# [Problem description]
Reproduce the text of every record below word for word, leaving the pictures out of your answer.
[Opening Input data section]
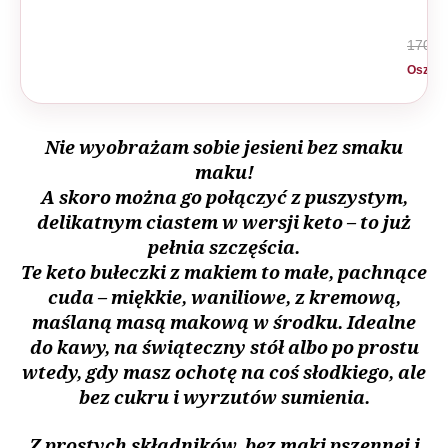
170 zł
Oszczę
Nie wyobrażam sobie jesieni bez smaku
maku!
A skoro można go połączyć z puszystym,
delikatnym ciastem w wersji keto – to już
pełnia szczęścia.
Te keto bułeczki z makiem to małe, pachnące
cuda – miękkie, waniliowe, z kremową,
maślaną masą makową w środku. Idealne
do kawy, na świąteczny stół albo po prostu
wtedy, gdy masz ochotę na coś słodkiego, ale
bez cukru i wyrzutów sumienia.
Z prostych składników, bez mąki pszennej i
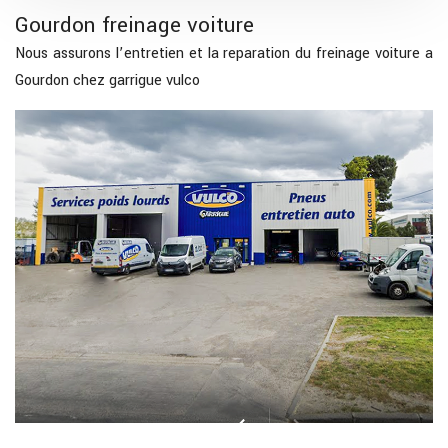
Gourdon freinage voiture
Nous assurons l’entretien et la reparation du freinage voiture a
Gourdon chez garrigue vulco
[Closing Input data section]
# [Answer to this exercise]
170 zł
Oszczę
Nie wyobrażam sobie jesieni bez smaku
maku!
A skoro można go połączyć z puszystym,
delikatnym ciastem w wersji keto – to już
pełnia szczęścia.
Te keto bułeczki z makiem to małe, pachnące
cuda – miękkie, waniliowe, z kremową,
maślaną masą makową w środku. Idealne
do kawy, na świąteczny stół albo po prostu
wtedy, gdy masz ochotę na coś słodkiego, ale
bez cukru i wyrzutów sumienia.
Z prostych składników, bez mąki pszennej i
Gourdon freinage voiture
Nous assurons l’entretien et la reparation du freinage voiture a
Gourdon chez garrigue vulco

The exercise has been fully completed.